Once Works Well was pure technology. Now it seeks merely to divert.
Pansy subjects - Verse! Opera! Domestic trivia! - are now commonplace.
The 300-word limit for posts is retained. The ego is enlarged

Wednesday, 23 November 2011

Too much for Henry James, I fear

My circadian rhythms are shot to pieces.

Several months ago I began rising at 6.30 am to start “messing about upstairs with your - ie, my - writing” (courtesy one of my daughters twenty years ago). I tell myself my mind is brighter then. Also I feel smug doing something as trivial as writing fiction in the dark. But there are problems.

Once the computer is on I inevitably check my blog and others. Often the two hours of added “brightness” are dissipated in comments and responses – all of which now seem to be longer. Nobody appears to have noticed that any of this stuff is the product of a brighter mind.

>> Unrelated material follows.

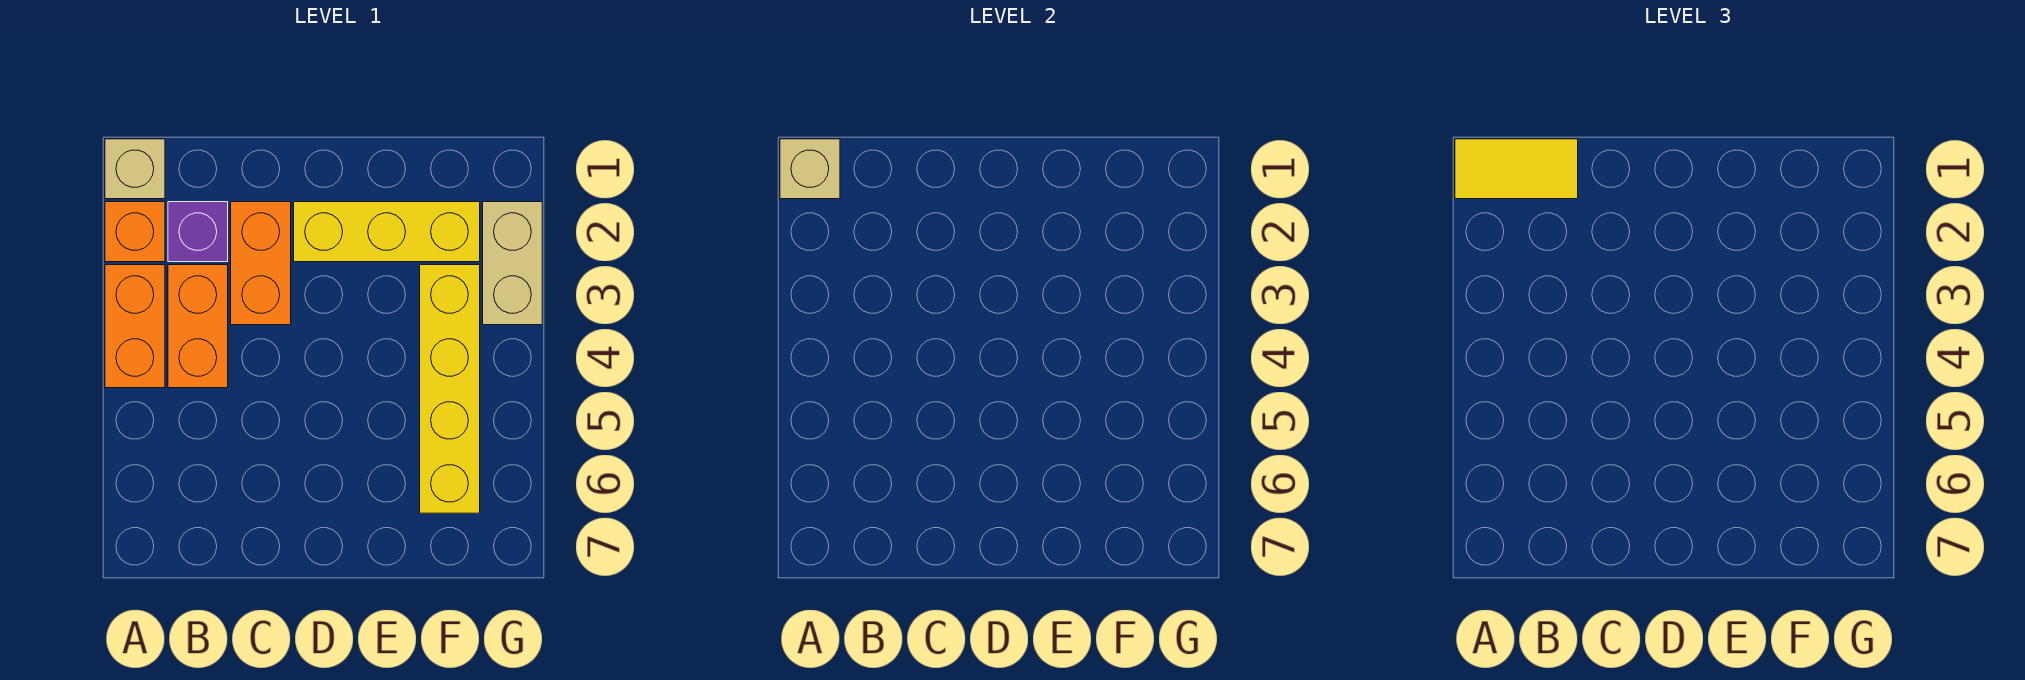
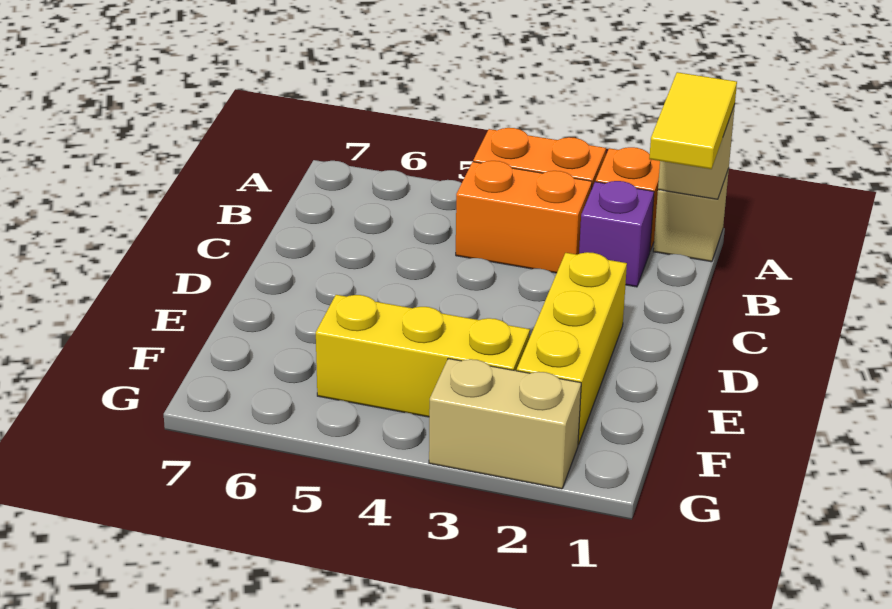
orange 1x2 brick [231,202,291,325] -> none
yellow 1x4 brick [420,265,480,513] -> yellow 1x3 brick [316,295,530,417]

But that’s mere impulsiveness. The other problem is physiological. Technically early rising doesn’t affect me since, like other gerontocrats, I no longer need eight hours’ sleep. Try telling that to my brain. Once I’m done at the keyboard I go downstairs to eat dinner and/or read or watch telly. Both these latter activities are severely circumscribed by heavy eyelids. Please don’t recommend any more hard books. They’re probably beyond me.

But the photo says it all. How dedicated it makes me look.

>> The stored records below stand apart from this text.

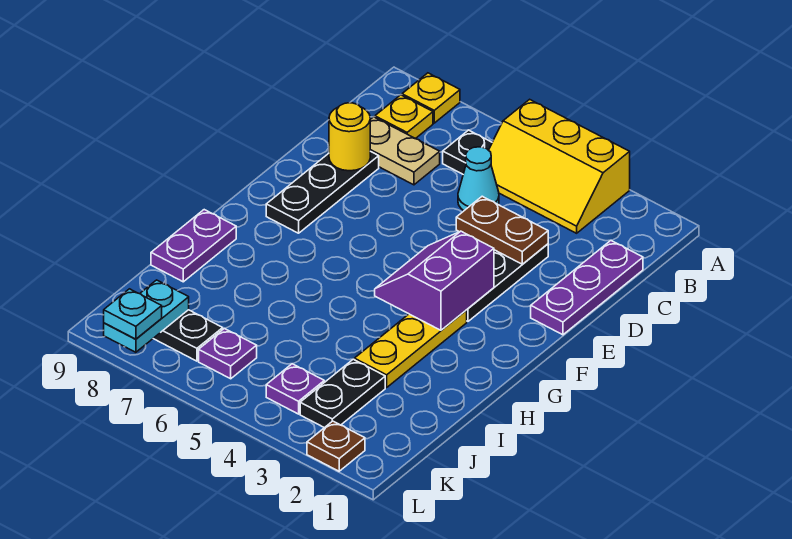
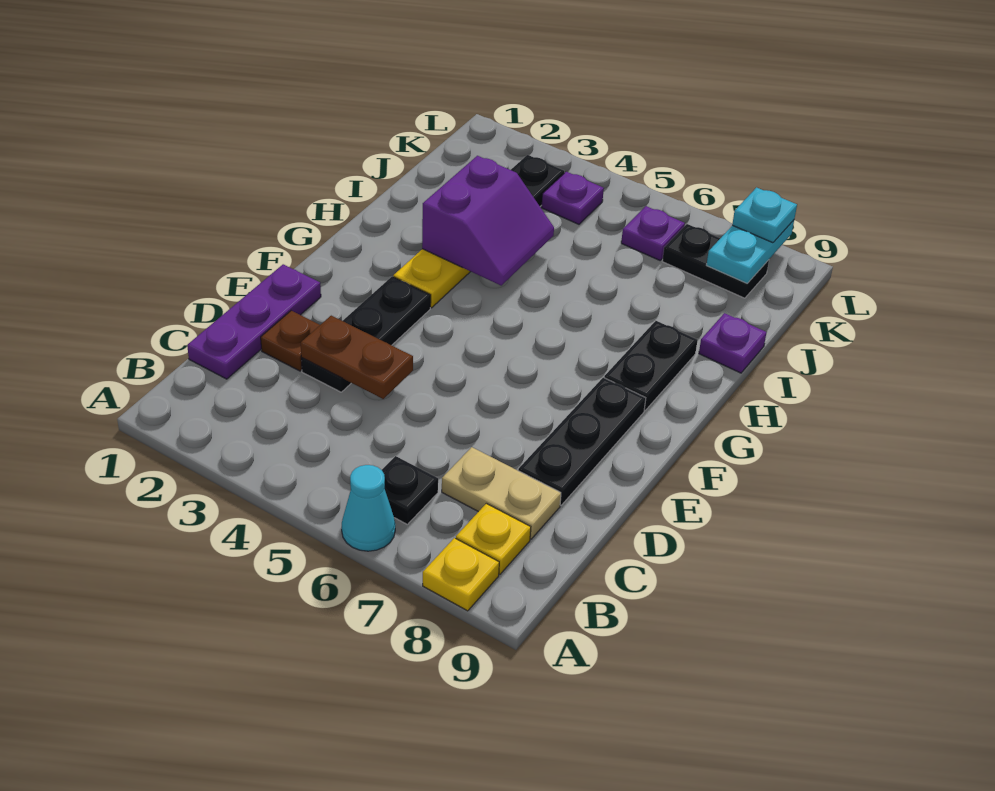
yellow 2x3 slope [489,99,630,233] -> none
cyan 1x1 cone [458,147,499,210] -> cyan 1x1 cone moved to [342,465,395,551]
yellow 1x1 round brick [329,103,370,171] -> none
purple 2x2 slope [375,231,494,330] -> purple 2x2 slope moved to [422,156,554,285]
none -> black 1x2 plate [604,321,698,410]
purple 1x2 plate [151,210,236,282] -> purple 1x1 plate [699,313,766,373]
brown 1x1 plate [307,421,365,471] -> brown 1x1 plate moved to [261,311,320,371]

A MUST! Charles Rosen, concert pianist and academic, is the best writer on music I know. I will kill anyone who disagrees. He mentions a double concerto for piano and harpsichord with two chamber orchestras by the modern composer Eliott Carter. Could be tough. Here’s part of Carter’s description: In addition to being isolated in space and timbre, the antiphonal groups are partially separated musically by the fact that each emphasizes its own repertory of melodic and harmonic intervals. Instruments include metallophones and lignophones. Doesn’t matter; Rosen says it’s OK so I’ll love it. Going to download it right now. More later.